Most folks I asked about it, ended up concluding that I'll end up with this pidgeon hole effect where it'll become likely that an index is suggested multiple times [2].
It may not be super cryptographically-sophisticated: But what I want is a hash function that's (at least) somewhat aware of collisions without using too much storage. Bloomfilters were recommended - but it seems they need to much storage too. I need to be able to map Ethereum accounts to a smaller sized domain e.g. 0 to 2^32 to safe storage costs in smart contracts.
Since I asked on Stackexchange, the problem has become kind of stale and I stopped working on it. But it's fascinating and I should continue to dive deeper...
> I also suspect that in many cases, given a list of IDs you can get reasonable results by doing just ID % . In this case, you can get away without applying a hashing transformation. With your trick, you do need this.
Yes, although the trick is used in the first place in order to replace a 6-cycle division by a 1-cycle multiplication (on x86_64, assuming no CPU stalls). Roughly, in order to still make it a net positive, we have a 4-cycles budget for additional operations. That's very tight for reversing the bits of a uint32_t.
> used in the first place in order to replace a 6-cycle division by a 1-cycle multiplication
Look a generation or two back and you'll see that the division is a LOT slower than 6 cycles, too.
But it should be noted that if the modulus is a compile time constant the compiler will turn the % into a multiply and add.
The riscv bitmanip instruction set has permutes that can reverse the bits in a word (along with other useful permutations). ... still doesn't exist in an actual asic yet. Maybe some time in my life we'll get it on common platforms.
What about type conversion? The values were `uint32_t`, but converted to `uint64_t`, doesn't that consume cycles as well, or for one operation, optimizer compiles that away?
Multiplying two 32-bit numbers yields a 64-bit result down on the CPU instruction level, so the type conversion is basically built in, details may differ by CPU, but here's the vanilla x86 multiply which spreads the results over two registers:
But the type conversion is on the results, not input. Is it guaranteed that we're always multiplying two 32-bit numbers and not two 64-bit numbers in "(uint64_t) x * (uint64_t) N"? Because looking at the code, it's more natural to think we're multiplying 64-bit integers, so we may need some CPU cycles to make "x" occupy 64 bits first, same for "N", and then do multiplication on them.
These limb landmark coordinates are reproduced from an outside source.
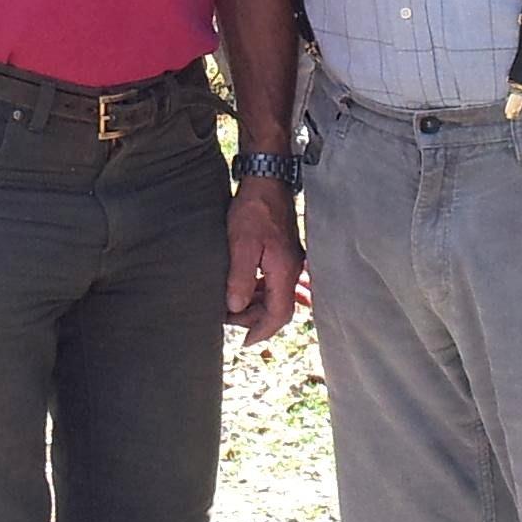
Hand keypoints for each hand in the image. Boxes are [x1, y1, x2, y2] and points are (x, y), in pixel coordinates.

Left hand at [225, 178, 300, 343]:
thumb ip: (240, 278)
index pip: (279, 314)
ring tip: (232, 306)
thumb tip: (235, 307)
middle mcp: (291, 269)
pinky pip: (274, 281)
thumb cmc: (254, 209)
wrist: (267, 179)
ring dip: (255, 305)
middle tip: (229, 319)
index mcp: (284, 271)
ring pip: (276, 295)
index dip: (262, 331)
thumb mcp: (241, 244)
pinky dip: (259, 290)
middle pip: (278, 307)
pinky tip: (244, 288)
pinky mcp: (283, 252)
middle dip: (254, 319)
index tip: (245, 341)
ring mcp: (289, 260)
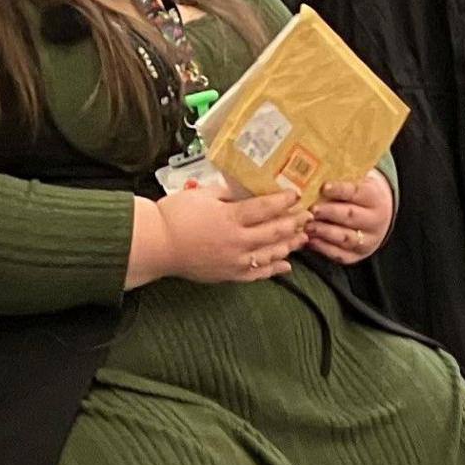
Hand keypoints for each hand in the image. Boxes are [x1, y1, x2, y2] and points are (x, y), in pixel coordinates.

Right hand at [147, 180, 307, 284]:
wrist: (156, 244)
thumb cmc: (175, 215)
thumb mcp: (203, 194)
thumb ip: (228, 193)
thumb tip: (247, 189)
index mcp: (230, 218)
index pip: (265, 208)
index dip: (284, 201)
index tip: (297, 195)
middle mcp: (236, 242)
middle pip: (274, 232)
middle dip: (294, 223)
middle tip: (307, 216)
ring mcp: (234, 261)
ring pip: (270, 254)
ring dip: (289, 245)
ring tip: (302, 238)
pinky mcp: (229, 275)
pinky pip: (257, 275)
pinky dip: (273, 269)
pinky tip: (286, 265)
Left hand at [304, 170, 396, 262]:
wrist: (376, 215)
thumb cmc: (356, 193)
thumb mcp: (356, 181)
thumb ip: (340, 177)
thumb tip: (314, 170)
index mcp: (375, 198)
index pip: (357, 192)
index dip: (340, 190)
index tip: (323, 187)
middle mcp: (375, 220)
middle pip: (351, 216)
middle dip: (329, 212)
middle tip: (312, 209)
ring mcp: (368, 240)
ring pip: (345, 238)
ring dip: (324, 232)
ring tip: (307, 226)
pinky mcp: (357, 255)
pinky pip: (340, 254)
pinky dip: (323, 248)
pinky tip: (309, 240)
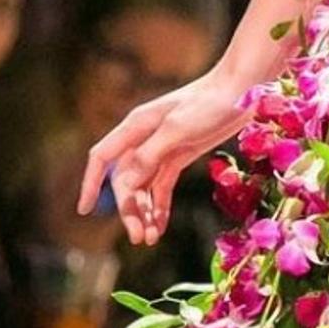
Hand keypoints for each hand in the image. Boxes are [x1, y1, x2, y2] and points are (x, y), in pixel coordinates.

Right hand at [77, 63, 250, 247]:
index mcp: (135, 127)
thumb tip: (126, 181)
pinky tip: (160, 226)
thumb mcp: (177, 129)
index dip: (90, 184)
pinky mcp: (180, 156)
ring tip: (151, 238)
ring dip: (145, 212)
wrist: (242, 89)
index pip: (102, 158)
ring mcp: (161, 149)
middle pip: (125, 181)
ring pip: (144, 187)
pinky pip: (162, 185)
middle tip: (139, 236)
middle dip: (129, 209)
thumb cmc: (208, 103)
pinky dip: (160, 206)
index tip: (85, 210)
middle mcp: (143, 139)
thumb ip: (150, 154)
The conversion is free, at least on x86-like platforms, because there are no separate 32-bit and 64-bit registers. Instead, there is a fixed shared set of registers, and the instructions signal whether they operate on the 32-bit or 64-bit value on it. When assigning to a register in 32-bit mode the top 32 bits are cleared, so if x and n were loaded into 32-bit registers, a 64-bit multiplication can be applied to it directly, without any conversion instructions.
It shows how to use unsigned 64-bit multiplication to restrict a range of a 32-bit random number generator to 0..N. No shifts are needed, as the result is in the upper 32-bit register.